Tuesday, June 14, 2011

GEE, THIS CAN'T CONTINUE...RIGHT?

Dillon Gee (Hong Kong crossover actor or porn star?) is 7-0.

Now, no, he can't be Abb Vaughn (go back aways and you'll get the reference...) but he is one of the few genuinely bright lights in the New York Mets' rather soggy 2011.

There is a lot of skepticism out there in the over-numerated world of baseball anal-y-sis concerning Dillon, however. It seems that he's living some kind of charmed life according to a series of "advanced metrics":

--Fangraphs shows that his FIP (fielding independent pitching, a formula that supposedly measures the portions of a pitcher's performance not colored by the fielders who surround him) is a good bit higher than his actual ERA.

--He's giving up far fewer HR than would be expected given his performance in the minors.

--He's having the luck of ten Irishmen (actually 9.68, but what's one-third of an Irishman among friends??) with respect to line drives: according to the data at Forman et fils, the league is hitting only .484 when hitters hit liners against him, as opposed to the league average of .718.

On the basis of this type of data, there's actually a sportswriter in New Jersey who suggested that the Mets trade Gee now while he's hot. (Perhaps the ultimate endorsement for the "wins mean nothing" approach, but somehow eat cake and having it, as it assumes that insiders--saturated with numbers-numbers--can't quite grasp the concept and will fall for the sabermetric variant of the Indian rope trick.)

What's clear from the rest of the data is that Gee is getting great run support (5.7/g) and he's pitching extremely well in his home ball park (1.77 ERA thus far.) What's equally clear is that he's not going to keep winning at this pace.

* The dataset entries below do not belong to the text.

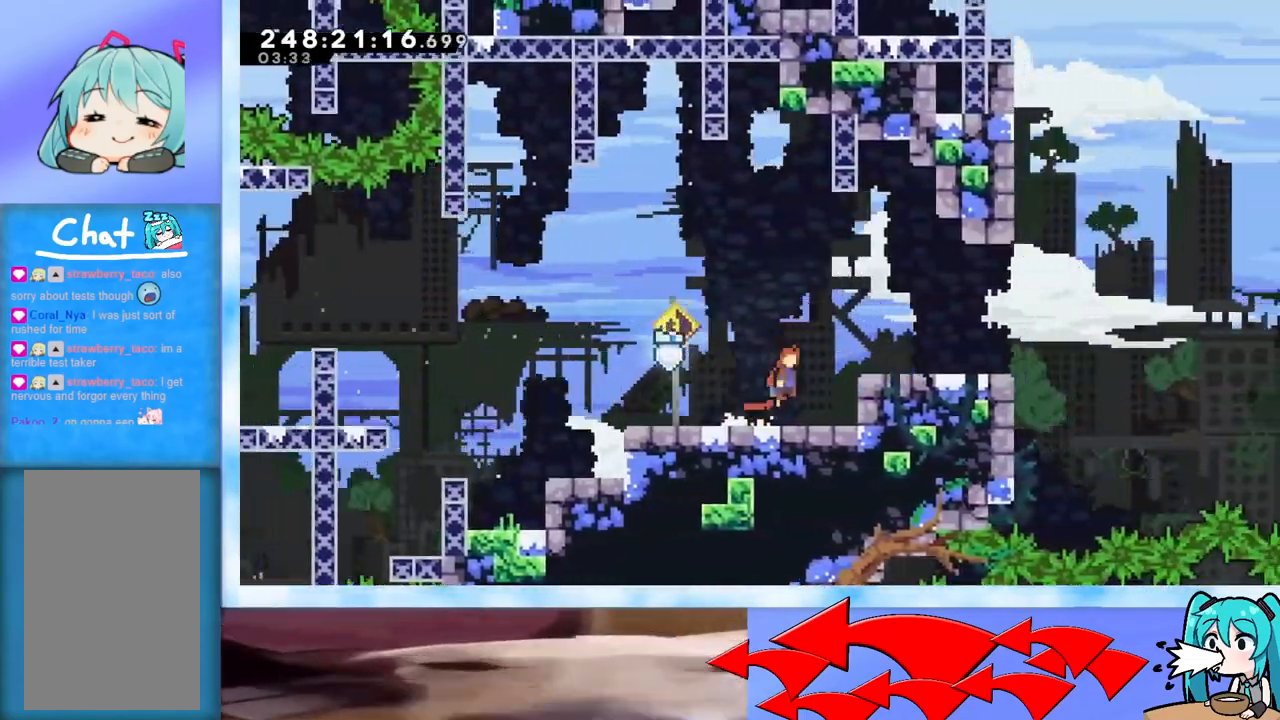
{"keys": [], "events": [[267, "jump", "up"], [367, "right", "up"]]}
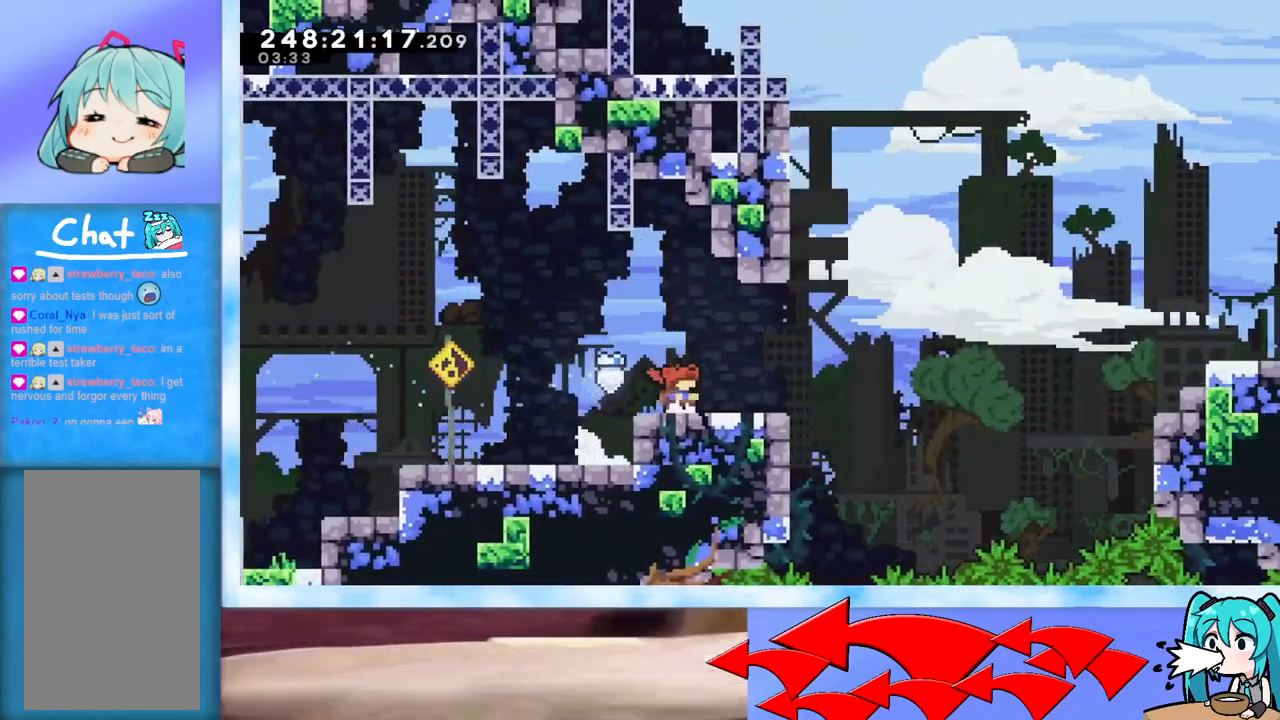
{"keys": ["grab", "jump", "right"], "events": [[100, "dash", "down"], [100, "down", "down"], [100, "right", "down"], [184, "down", "up"], [234, "dash", "up"], [284, "jump", "down"], [417, "grab", "down"]]}
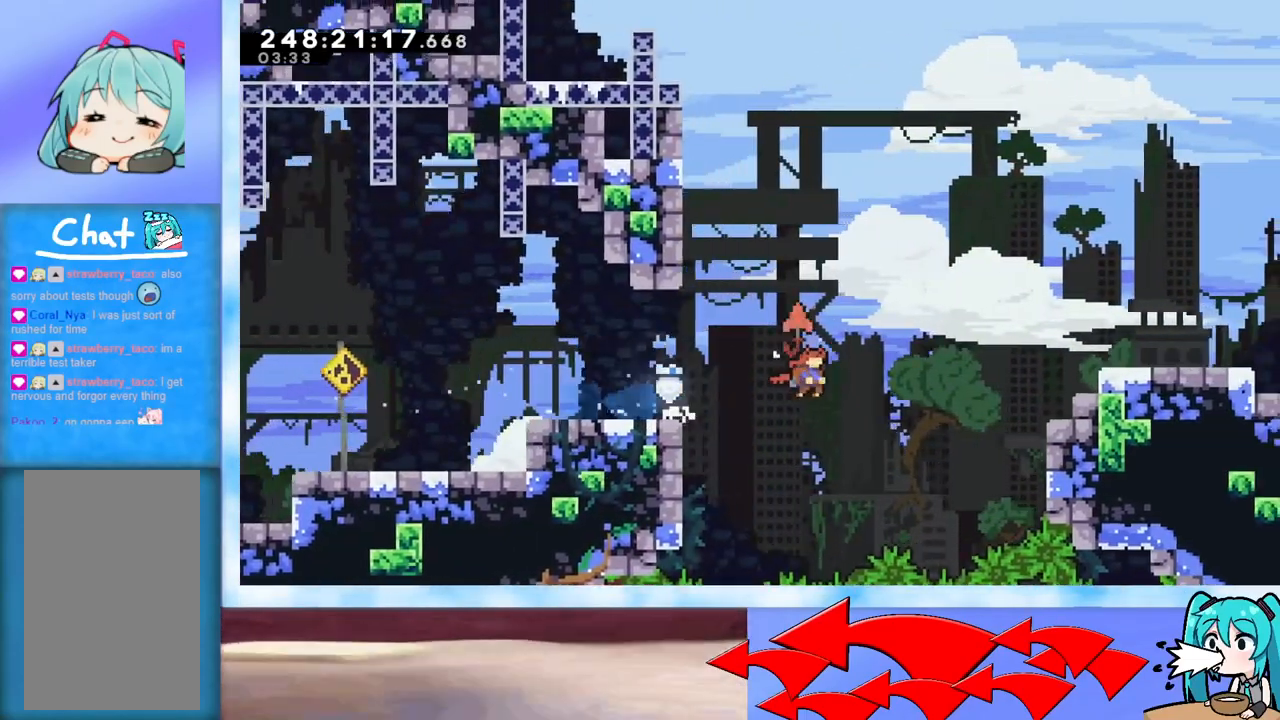
{"keys": [], "events": [[400, "grab", "up"], [433, "jump", "up"], [483, "right", "up"]]}
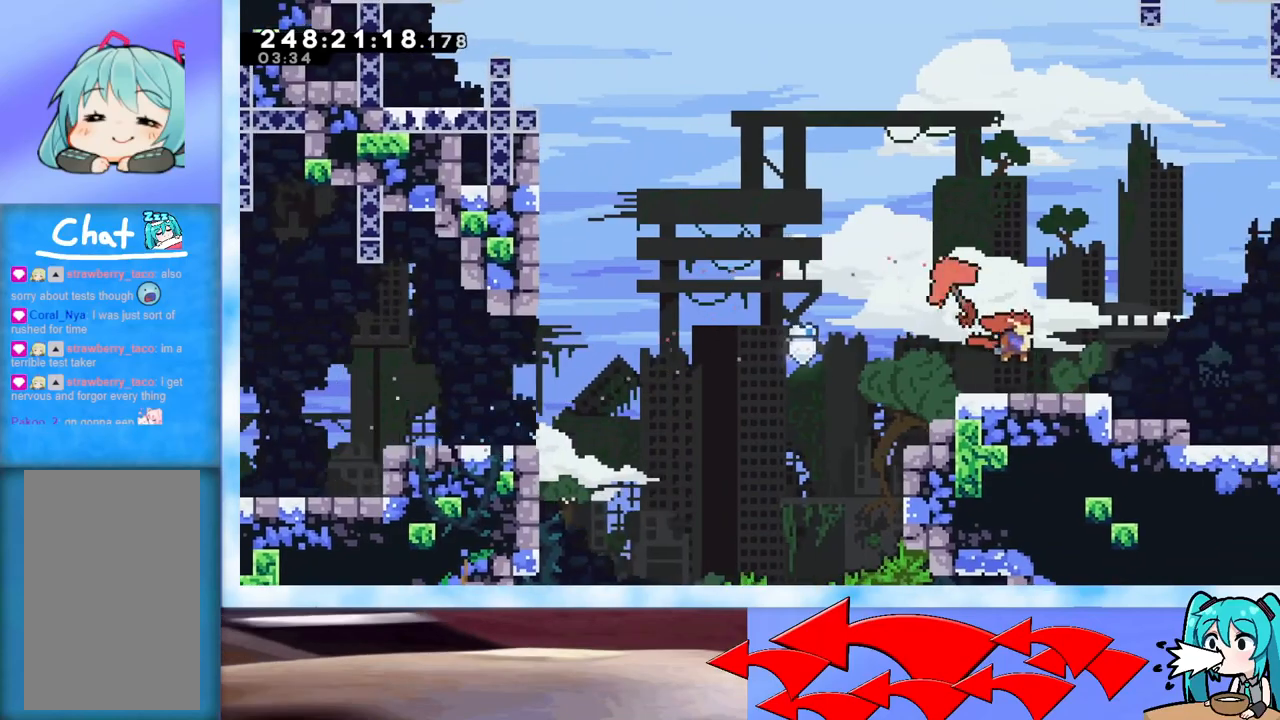
{"keys": [], "events": []}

What we want to find, however, is as simple as possible a method for looking at young starting pitchers after "x" number of games and see if the data can tell us anything about how their careers will unfold. Dillon Gee has been in just seventeen games (only 14 of which have been starts). What happens when we look at the young pitchers over the past 5+ years (2006-2011) by freezing their stats after 17 games (with at least 10 GS) and see what they've done subsequently?

The big objection, of course, is that it's not enough time to know anything. In the immortal words of Eric Blore: bumblepuppy. Pitchers rise to great heights, or establish a level of major league competence, or regress/keep stumbling around in relatively short order, and things tend to shake out more logically than is often thought to be the case (even when applying "advanced metrics"). And it seems that we can get a handle on this when using only 17 games (yes, we picked it because that's just where Dillon Gee is at the moment) and at least 10 starts.

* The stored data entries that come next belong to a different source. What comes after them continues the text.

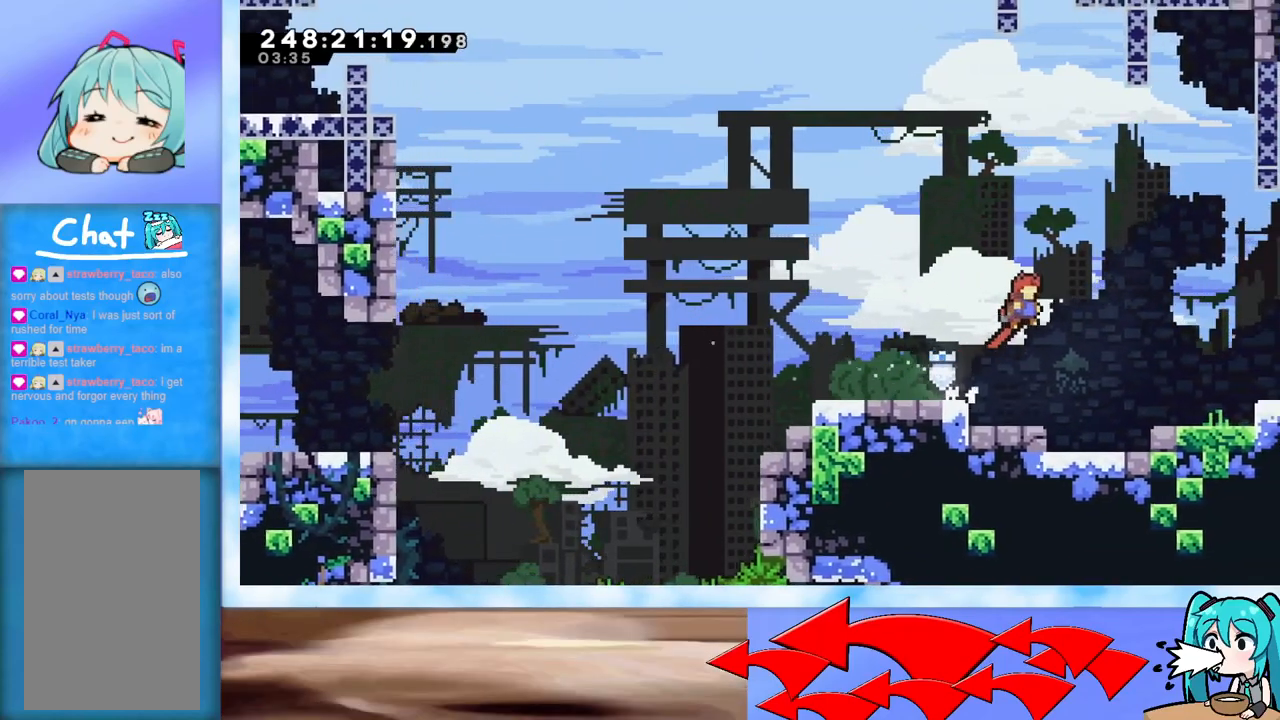
{"keys": ["right"], "events": [[200, "up", "up"], [400, "jump", "up"]]}
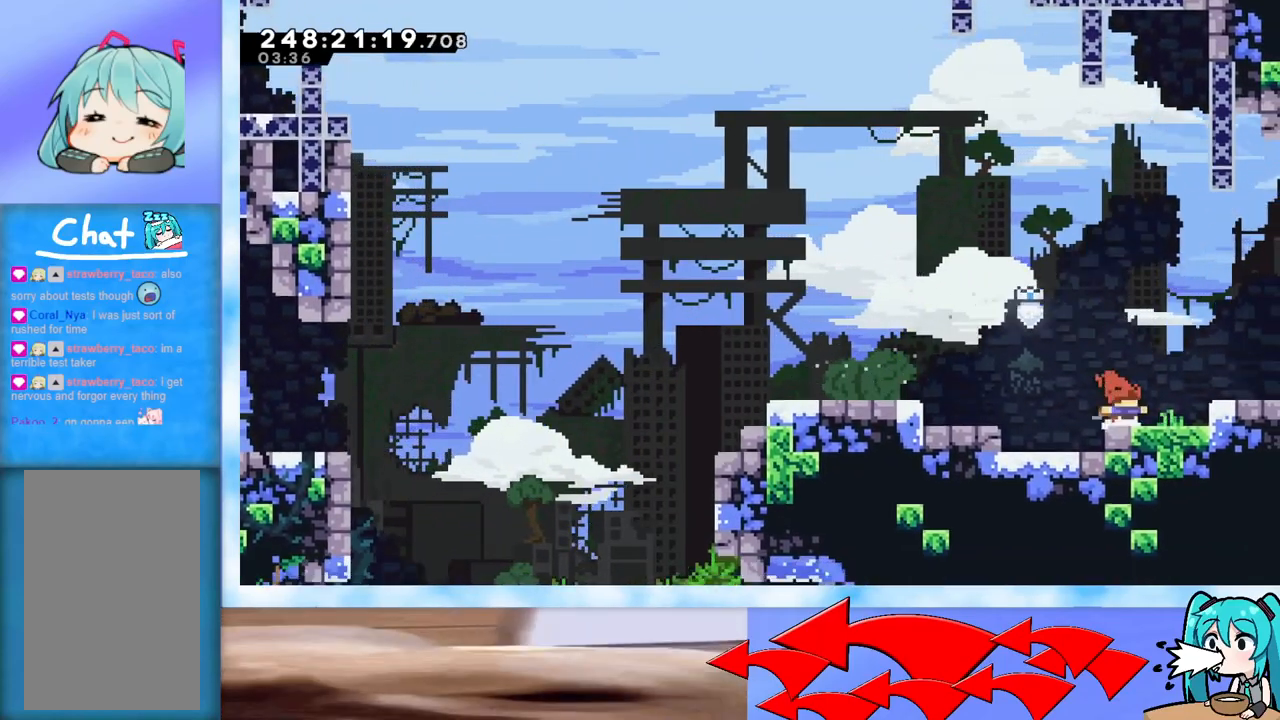
{"keys": ["right"], "events": [[83, "jump", "down"], [317, "jump", "up"]]}
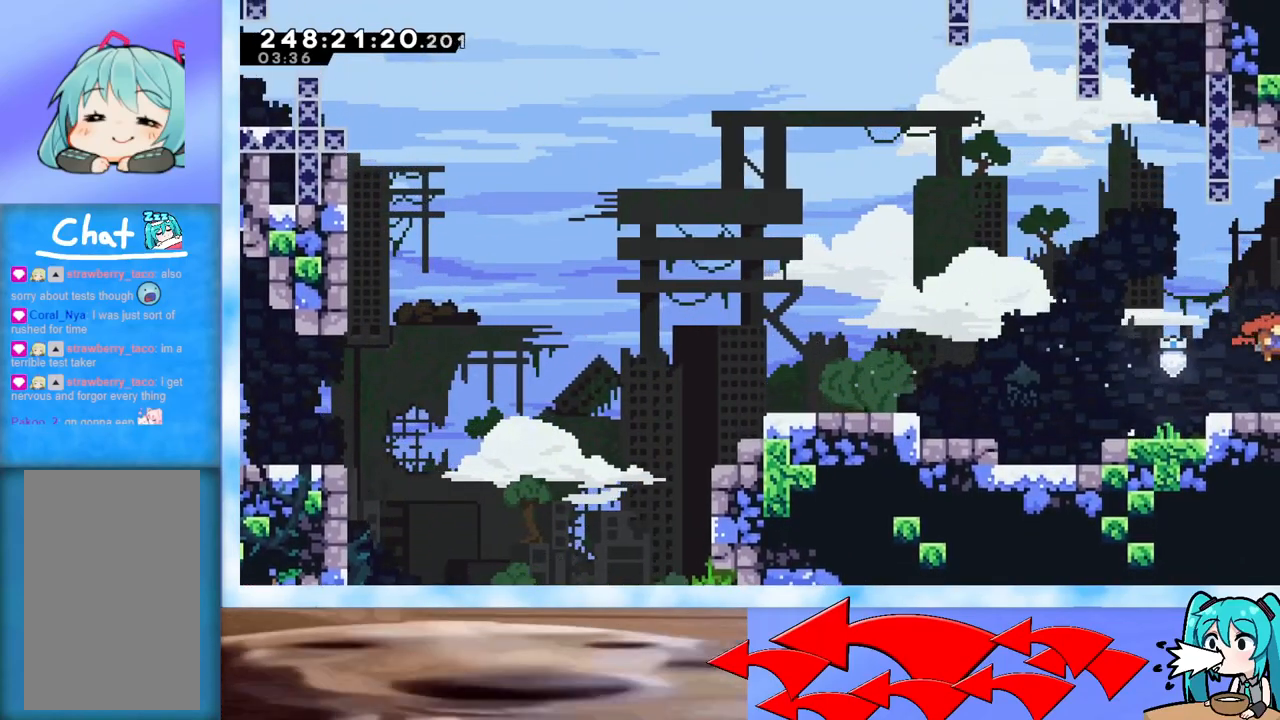
{"keys": ["right"], "events": []}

But how do we come up with a sorting mechanism that isn't already determined by results? Meaning: either by won-loss record (completely discredited), WHIP (mostly discredited), ERA (on the list of things to be discredited) and FIP (which is a "result" proxy, so we don't want to use it for this purpose, we want to let someone compare it to an approach from a different set of assumptions).

Well, we do it by taking some basic rate stats that are considered to be significant these days, such as K/9, K/W, and adding back in WHIP (eyebrows rise in consternation even as we type this), plus a few more arcane but easily computed stats such as HR/IP, and what back in the days of BBBA we liked to call POW (K/H).

If you read the text carefully, this reference will make
"sense"...if you don't and it doesn't, just dig Neo's cape 

and practice your kewpie-doll face in the mirror....
If you want to try the formula at home, first get some additional insurance, and then put this into Ye Olde Pipe and smoke it:

((K9*KW*POW)*(.3*IPHR))/WHIP

Yes, it's kind of a bathtub gin version of TangoTiger's construct, only it's regression-free and contains 50% less fat than the usual tub of theoretical goo that's in the refrigerated section of a neo-sabe's ideological shopping cart.

To make a long story short, we take this value and matricize it against the WHIP value. Why do we do that? Because we want to, that's why. No, actually, it's to create a set of gradations based on the comparison of the most basic non-run-based measure (WHIP) with a set of values that try to simulate a variant of the "fielding independent" suite of stats. Once we do that, we can break each group out into quintiles, and see what we get.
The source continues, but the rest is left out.